REQUIRED ACTION
Write out exactly the lines of the material below, beginning at the top and ending at the line that contains "Work through this".

INFORMATION SUPPLIED
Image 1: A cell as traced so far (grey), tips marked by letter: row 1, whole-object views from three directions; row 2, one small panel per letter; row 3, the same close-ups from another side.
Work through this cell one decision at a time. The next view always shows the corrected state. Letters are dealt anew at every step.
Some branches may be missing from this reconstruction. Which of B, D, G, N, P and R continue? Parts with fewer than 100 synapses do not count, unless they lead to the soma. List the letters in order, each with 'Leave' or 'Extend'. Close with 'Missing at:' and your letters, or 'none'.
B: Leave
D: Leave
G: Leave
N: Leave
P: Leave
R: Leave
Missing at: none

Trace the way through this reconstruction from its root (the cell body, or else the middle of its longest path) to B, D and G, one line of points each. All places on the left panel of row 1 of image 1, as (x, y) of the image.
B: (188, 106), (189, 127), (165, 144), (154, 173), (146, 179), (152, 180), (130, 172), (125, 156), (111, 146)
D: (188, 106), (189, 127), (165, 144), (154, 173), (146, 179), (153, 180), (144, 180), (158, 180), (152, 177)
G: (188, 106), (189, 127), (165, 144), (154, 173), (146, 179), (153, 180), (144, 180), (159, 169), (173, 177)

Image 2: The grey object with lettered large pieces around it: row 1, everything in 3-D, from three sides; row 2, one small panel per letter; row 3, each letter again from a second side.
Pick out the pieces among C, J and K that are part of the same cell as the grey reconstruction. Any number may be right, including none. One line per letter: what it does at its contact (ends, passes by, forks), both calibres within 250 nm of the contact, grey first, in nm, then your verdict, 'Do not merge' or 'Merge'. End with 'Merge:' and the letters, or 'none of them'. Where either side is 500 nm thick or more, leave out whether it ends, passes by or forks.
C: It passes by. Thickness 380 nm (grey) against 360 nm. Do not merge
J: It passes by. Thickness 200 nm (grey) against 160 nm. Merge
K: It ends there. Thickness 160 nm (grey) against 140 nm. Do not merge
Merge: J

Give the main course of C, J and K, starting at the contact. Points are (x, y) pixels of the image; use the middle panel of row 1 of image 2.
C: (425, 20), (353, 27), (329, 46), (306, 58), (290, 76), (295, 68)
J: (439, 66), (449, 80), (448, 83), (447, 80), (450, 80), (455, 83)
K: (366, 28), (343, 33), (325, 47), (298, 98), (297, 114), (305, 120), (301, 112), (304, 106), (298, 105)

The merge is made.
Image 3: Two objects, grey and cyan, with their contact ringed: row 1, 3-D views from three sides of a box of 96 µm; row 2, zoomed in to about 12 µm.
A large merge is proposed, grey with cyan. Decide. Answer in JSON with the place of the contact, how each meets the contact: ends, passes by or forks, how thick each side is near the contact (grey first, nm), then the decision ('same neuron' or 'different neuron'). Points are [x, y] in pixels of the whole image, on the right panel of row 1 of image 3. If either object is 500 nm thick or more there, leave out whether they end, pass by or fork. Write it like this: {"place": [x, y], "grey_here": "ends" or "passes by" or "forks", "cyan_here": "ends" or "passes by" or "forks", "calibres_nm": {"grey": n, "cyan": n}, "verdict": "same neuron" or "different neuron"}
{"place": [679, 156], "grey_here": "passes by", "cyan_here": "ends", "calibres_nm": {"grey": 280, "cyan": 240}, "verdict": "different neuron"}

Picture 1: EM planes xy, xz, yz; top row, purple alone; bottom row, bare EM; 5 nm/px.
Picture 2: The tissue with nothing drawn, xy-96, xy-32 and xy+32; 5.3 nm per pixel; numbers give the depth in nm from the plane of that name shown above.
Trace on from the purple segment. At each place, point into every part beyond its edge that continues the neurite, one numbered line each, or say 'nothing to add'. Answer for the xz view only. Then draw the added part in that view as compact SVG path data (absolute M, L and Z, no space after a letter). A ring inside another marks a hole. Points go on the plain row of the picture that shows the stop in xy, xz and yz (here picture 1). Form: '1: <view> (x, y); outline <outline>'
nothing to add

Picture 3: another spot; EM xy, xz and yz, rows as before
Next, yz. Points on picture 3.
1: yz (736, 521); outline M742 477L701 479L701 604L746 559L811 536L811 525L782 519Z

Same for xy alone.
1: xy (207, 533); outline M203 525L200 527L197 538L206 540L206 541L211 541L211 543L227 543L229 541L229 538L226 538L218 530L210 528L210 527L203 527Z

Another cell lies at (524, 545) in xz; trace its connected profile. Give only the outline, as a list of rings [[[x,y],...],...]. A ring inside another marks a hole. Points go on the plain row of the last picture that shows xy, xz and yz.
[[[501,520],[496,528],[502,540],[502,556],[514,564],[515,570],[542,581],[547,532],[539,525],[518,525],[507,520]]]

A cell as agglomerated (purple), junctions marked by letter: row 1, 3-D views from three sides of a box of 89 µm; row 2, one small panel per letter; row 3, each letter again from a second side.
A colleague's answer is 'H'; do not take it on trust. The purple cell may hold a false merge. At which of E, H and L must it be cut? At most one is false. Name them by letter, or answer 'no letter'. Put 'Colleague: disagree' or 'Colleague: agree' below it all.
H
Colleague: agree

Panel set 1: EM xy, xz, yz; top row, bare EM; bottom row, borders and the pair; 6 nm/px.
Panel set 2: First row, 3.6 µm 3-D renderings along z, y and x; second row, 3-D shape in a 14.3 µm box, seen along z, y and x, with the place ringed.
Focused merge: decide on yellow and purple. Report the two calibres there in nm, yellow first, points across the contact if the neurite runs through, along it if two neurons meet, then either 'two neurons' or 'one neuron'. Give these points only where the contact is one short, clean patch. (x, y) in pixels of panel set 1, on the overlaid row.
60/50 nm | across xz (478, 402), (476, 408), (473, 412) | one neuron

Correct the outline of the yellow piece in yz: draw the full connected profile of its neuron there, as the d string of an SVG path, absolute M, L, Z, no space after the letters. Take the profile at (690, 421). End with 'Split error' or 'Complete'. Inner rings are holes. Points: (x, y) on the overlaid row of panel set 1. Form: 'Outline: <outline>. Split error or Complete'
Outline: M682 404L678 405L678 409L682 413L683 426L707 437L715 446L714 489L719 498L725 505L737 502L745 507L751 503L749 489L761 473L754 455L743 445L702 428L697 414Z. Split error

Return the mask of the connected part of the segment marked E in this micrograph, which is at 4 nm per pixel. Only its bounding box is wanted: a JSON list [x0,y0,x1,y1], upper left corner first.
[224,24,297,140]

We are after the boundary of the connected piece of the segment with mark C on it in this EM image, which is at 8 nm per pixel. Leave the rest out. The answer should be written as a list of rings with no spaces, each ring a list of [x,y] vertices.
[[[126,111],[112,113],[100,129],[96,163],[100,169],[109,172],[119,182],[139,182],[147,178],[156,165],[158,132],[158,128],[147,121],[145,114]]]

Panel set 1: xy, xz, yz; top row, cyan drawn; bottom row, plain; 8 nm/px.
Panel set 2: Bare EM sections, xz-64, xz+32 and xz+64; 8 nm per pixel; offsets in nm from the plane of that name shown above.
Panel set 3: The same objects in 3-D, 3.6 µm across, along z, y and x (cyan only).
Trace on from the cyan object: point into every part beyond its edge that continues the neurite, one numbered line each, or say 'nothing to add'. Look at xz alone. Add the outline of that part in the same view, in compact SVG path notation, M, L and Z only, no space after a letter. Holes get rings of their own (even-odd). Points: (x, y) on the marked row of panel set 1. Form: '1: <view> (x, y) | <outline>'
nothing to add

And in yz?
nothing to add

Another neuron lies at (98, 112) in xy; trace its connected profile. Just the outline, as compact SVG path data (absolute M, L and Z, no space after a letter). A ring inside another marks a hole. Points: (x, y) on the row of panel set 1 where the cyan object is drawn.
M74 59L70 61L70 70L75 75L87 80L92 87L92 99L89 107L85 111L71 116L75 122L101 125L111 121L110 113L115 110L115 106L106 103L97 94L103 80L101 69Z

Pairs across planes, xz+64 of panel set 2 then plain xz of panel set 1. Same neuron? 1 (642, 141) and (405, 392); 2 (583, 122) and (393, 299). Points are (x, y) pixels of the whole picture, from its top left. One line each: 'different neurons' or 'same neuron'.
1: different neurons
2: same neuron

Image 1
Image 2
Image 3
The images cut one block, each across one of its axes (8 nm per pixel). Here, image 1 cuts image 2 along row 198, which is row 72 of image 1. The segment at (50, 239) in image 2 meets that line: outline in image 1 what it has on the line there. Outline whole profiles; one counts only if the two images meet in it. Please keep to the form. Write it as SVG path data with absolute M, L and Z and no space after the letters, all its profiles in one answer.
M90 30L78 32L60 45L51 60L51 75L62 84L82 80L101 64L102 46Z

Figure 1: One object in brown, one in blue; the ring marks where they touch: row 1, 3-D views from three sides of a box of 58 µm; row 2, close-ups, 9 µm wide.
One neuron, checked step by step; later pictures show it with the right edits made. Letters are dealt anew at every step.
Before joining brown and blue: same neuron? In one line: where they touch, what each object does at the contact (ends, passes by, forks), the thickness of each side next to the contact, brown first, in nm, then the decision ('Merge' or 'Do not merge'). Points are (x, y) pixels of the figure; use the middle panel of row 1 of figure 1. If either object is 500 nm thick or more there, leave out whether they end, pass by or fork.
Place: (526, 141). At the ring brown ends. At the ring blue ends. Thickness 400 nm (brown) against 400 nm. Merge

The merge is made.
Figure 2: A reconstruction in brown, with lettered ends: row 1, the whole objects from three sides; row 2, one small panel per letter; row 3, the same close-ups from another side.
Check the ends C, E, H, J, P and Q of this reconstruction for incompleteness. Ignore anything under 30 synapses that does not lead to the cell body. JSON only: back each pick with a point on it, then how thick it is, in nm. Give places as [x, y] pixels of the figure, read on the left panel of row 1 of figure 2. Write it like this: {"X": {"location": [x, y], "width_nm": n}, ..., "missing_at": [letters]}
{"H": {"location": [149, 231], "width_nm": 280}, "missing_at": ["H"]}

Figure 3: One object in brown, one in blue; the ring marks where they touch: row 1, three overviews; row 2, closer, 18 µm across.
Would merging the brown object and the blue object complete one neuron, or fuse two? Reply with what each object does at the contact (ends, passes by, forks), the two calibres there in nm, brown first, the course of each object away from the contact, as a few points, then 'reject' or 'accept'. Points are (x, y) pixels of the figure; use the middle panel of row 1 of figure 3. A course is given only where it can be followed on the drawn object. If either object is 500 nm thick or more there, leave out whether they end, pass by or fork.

YOUR SOLUTION
Image 1: A cell as traced so far (grey), tips marked by letter: row 1, whole-object views from three directions; row 2, one small panel per letter; row 3, the same close-ups from another side.
Work through this cell one decision at a time. The next view always shows the corrected state. Letters are dealt anew at every step.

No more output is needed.